Fighting the Infodemic: How a Browser Extension Separates Fact from Fiction
// By Jane Weber Brubaker //
As marketers, we spend time and resources to take full advantage of the internet. We want our content to show up at the top of the search results page. We want our brand to be trusted. We want our physicians to be the ones patients find and choose.
But as we’ve seen over the past 12 months, there are many competing voices. It’s becoming more and more difficult to tell fact from fiction. Even normally trusted sources of information have come under suspicion as competing forces seek to spin the facts to serve their interests. And as we all self-select our news sources, the “truth” becomes highly subjective. The divisions caused by competing realities were starkly apparent on January 6 in Washington, D.C.
A new company founded in 2018, NewsGuard, and its sibling product, HealthGuard, are giving internet users transparency tools to discern the reliability of online information.

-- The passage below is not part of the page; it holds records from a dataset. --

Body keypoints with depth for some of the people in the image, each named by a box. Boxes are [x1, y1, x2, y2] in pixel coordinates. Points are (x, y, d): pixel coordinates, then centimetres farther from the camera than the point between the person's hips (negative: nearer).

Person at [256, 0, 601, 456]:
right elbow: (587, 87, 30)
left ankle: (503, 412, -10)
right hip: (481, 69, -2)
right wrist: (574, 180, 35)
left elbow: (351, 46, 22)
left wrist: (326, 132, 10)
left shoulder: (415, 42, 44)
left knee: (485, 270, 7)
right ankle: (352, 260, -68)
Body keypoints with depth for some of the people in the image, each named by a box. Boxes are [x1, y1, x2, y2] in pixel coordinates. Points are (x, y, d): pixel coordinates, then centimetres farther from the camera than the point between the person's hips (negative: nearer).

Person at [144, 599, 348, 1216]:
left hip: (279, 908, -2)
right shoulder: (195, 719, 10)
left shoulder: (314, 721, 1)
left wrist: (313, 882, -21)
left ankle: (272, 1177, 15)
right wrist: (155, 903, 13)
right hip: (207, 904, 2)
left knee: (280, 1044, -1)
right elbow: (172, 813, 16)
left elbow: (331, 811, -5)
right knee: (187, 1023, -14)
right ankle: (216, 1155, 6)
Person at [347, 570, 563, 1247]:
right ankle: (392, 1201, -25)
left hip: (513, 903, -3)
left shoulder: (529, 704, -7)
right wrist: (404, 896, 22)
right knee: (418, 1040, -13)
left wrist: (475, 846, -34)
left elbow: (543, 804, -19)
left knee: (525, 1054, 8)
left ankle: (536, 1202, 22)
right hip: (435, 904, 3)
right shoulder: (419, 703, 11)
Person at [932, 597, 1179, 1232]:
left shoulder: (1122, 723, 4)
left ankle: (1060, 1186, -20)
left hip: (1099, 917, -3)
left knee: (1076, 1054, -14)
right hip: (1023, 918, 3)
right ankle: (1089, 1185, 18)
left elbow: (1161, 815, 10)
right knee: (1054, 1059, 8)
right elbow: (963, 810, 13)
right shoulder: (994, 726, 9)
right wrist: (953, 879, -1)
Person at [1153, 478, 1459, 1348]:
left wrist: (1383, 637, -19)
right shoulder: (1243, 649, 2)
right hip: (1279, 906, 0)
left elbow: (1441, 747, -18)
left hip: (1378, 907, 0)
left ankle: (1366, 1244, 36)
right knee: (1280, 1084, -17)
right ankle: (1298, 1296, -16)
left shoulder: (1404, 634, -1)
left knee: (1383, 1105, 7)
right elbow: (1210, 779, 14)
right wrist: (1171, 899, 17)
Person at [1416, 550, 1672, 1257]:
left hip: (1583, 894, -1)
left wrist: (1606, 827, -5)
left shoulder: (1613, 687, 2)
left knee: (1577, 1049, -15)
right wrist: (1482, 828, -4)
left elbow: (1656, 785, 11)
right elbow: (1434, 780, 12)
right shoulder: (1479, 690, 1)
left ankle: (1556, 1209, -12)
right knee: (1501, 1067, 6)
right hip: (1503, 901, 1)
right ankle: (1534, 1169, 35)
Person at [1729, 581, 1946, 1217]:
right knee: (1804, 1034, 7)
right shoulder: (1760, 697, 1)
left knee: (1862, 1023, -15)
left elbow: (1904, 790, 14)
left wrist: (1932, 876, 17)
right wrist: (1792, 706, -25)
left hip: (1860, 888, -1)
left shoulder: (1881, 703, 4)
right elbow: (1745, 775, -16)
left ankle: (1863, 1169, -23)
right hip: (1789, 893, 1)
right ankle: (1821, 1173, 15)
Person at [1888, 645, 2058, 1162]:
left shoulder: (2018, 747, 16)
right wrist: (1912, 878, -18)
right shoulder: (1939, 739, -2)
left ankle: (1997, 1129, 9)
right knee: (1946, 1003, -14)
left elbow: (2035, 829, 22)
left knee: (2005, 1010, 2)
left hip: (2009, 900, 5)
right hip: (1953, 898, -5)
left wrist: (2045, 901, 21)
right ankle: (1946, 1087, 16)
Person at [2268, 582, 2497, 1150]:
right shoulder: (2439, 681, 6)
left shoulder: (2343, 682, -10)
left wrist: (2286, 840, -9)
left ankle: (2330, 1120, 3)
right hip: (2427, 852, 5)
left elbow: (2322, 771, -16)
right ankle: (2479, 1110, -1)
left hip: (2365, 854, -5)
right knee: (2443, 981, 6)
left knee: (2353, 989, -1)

In late August, the company announced a partnership with the World Health Organization (WHO). Dr. Sylvie Briand, director of WHO’s Infectious Hazards Management Department, stated in the press release: “It is vital that people everywhere get the right information at the right time to protect themselves and their loves ones. That’s why we are looking forward to working with NewsGuard and other platforms to fight misinformation and disinformation.”
SHCM spoke with Sarah Brandt, executive vice president of partnerships at NewsGuard, for this article. “HealthGuard includes more than 2,000 websites covering health topics,” she says. Each site is evaluated and scored by humans — experts in journalistic standards — based on nine criteria. “Instead of evaluating the veracity of an individual article or claim, we provide an assessment of the general reliability of new sources,” says Brandt.
As hospitals and health systems publish and distribute health care content to drive consumers to their websites, scoring high as a trustworthy source of accurate information could make the difference between a consumer choosing your physician or someone else’s.